(Task instructions):
Print the listing below from its opening line through the line holding "mScore(Oakland _ Raider, American", both ends included.

....

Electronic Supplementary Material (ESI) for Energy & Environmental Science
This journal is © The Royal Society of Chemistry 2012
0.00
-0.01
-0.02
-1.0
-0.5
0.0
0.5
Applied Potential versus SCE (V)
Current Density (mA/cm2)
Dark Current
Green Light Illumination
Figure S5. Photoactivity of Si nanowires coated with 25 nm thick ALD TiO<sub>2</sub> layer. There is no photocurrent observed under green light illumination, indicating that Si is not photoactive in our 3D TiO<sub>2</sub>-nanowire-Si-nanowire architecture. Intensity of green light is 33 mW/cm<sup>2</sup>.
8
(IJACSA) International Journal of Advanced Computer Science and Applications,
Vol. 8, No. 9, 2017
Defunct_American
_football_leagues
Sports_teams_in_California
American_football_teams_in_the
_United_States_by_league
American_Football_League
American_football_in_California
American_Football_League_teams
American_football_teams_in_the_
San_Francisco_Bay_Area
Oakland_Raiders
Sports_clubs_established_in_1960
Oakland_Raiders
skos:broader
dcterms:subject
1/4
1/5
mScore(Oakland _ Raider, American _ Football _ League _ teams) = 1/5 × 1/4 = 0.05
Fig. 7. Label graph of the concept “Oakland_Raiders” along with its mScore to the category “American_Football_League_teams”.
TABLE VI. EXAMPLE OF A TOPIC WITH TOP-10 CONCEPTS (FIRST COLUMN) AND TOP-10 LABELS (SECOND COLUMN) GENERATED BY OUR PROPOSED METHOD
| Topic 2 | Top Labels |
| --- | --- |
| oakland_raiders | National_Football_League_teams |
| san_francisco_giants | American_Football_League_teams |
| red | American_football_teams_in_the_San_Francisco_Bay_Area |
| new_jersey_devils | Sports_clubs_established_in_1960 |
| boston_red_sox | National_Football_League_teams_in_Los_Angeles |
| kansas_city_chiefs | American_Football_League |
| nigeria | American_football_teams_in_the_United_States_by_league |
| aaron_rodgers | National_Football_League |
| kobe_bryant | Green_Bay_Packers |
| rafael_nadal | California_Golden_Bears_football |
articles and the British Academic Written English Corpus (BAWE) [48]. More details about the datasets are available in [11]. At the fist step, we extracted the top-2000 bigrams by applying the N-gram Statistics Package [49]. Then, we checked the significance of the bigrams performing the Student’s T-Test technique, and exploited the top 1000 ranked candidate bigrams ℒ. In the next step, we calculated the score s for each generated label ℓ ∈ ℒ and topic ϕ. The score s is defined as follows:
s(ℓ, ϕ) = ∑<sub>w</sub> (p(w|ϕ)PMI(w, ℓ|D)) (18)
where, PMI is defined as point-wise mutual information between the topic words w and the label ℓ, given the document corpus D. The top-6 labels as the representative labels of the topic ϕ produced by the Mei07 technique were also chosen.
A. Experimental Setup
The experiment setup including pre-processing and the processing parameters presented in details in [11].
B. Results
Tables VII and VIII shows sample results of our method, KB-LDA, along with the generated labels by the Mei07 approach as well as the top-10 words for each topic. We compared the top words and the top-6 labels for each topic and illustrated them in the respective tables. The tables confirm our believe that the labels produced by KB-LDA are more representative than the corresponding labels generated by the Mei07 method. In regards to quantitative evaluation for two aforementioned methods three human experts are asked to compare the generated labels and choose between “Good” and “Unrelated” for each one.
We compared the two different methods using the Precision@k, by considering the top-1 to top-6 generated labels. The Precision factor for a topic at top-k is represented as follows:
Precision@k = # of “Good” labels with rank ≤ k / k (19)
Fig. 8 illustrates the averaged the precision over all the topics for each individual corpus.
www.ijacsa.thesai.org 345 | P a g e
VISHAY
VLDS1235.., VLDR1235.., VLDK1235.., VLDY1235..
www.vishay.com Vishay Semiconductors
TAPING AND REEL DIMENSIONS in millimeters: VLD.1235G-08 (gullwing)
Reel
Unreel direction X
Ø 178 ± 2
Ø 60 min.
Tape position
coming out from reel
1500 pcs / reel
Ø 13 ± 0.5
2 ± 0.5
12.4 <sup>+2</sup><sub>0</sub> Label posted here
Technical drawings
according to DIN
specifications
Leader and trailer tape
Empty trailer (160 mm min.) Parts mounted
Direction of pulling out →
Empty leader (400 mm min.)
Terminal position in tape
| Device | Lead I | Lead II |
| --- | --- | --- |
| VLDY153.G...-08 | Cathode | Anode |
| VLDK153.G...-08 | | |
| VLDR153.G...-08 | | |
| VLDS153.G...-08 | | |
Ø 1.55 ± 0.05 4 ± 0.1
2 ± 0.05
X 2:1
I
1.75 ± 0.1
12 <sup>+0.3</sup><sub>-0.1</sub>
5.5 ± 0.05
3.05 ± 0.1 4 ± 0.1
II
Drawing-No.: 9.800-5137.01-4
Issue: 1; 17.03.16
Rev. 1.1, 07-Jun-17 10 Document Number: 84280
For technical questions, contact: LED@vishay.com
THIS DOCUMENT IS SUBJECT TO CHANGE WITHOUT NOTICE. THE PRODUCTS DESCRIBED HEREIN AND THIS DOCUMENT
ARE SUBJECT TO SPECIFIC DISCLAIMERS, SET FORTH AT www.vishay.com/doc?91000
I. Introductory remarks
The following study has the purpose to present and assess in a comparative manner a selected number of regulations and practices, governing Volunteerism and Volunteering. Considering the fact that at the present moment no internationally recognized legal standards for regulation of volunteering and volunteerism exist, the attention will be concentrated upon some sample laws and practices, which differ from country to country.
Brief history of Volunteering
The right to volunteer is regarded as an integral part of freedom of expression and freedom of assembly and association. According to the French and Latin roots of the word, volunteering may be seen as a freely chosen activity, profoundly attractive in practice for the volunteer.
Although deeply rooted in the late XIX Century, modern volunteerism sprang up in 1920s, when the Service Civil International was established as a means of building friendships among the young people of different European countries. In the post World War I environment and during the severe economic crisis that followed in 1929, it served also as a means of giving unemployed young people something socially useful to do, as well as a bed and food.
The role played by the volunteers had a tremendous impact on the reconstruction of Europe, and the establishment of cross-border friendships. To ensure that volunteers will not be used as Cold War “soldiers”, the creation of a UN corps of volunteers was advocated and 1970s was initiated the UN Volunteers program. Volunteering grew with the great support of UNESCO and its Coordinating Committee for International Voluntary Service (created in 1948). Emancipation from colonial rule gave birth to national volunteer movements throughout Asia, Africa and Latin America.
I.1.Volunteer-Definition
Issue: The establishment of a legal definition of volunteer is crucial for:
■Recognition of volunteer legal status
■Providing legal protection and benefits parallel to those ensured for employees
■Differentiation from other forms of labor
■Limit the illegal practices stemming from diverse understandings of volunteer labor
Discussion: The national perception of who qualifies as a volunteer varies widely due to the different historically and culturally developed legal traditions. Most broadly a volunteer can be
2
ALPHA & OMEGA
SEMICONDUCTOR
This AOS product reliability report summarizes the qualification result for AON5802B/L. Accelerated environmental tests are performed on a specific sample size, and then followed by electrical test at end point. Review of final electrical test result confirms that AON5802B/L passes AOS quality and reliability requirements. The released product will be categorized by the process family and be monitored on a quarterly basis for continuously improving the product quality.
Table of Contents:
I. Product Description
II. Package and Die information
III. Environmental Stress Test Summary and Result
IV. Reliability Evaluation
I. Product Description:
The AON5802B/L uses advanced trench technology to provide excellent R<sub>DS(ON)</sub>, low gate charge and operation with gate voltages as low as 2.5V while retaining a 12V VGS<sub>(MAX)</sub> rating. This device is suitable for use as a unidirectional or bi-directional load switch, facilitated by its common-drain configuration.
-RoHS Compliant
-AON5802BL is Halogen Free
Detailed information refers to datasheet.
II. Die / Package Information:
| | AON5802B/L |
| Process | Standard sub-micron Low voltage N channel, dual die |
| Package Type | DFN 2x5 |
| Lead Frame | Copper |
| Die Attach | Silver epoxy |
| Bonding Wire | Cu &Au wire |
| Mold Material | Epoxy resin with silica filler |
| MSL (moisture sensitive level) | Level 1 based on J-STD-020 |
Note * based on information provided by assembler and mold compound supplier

....

(Exercise result):
Electronic Supplementary Material (ESI) for Energy & Environmental Science
This journal is © The Royal Society of Chemistry 2012
0.00
-0.01
-0.02
-1.0
-0.5
0.0
0.5
Applied Potential versus SCE (V)
Current Density (mA/cm2)
Dark Current
Green Light Illumination
Figure S5. Photoactivity of Si nanowires coated with 25 nm thick ALD TiO<sub>2</sub> layer. There is no photocurrent observed under green light illumination, indicating that Si is not photoactive in our 3D TiO<sub>2</sub>-nanowire-Si-nanowire architecture. Intensity of green light is 33 mW/cm<sup>2</sup>.
8
(IJACSA) International Journal of Advanced Computer Science and Applications,
Vol. 8, No. 9, 2017
Defunct_American
_football_leagues
Sports_teams_in_California
American_football_teams_in_the
_United_States_by_league
American_Football_League
American_football_in_California
American_Football_League_teams
American_football_teams_in_the_
San_Francisco_Bay_Area
Oakland_Raiders
Sports_clubs_established_in_1960
Oakland_Raiders
skos:broader
dcterms:subject
1/4
1/5
mScore(Oakland _ Raider, American _ Football _ League _ teams) = 1/5 × 1/4 = 0.05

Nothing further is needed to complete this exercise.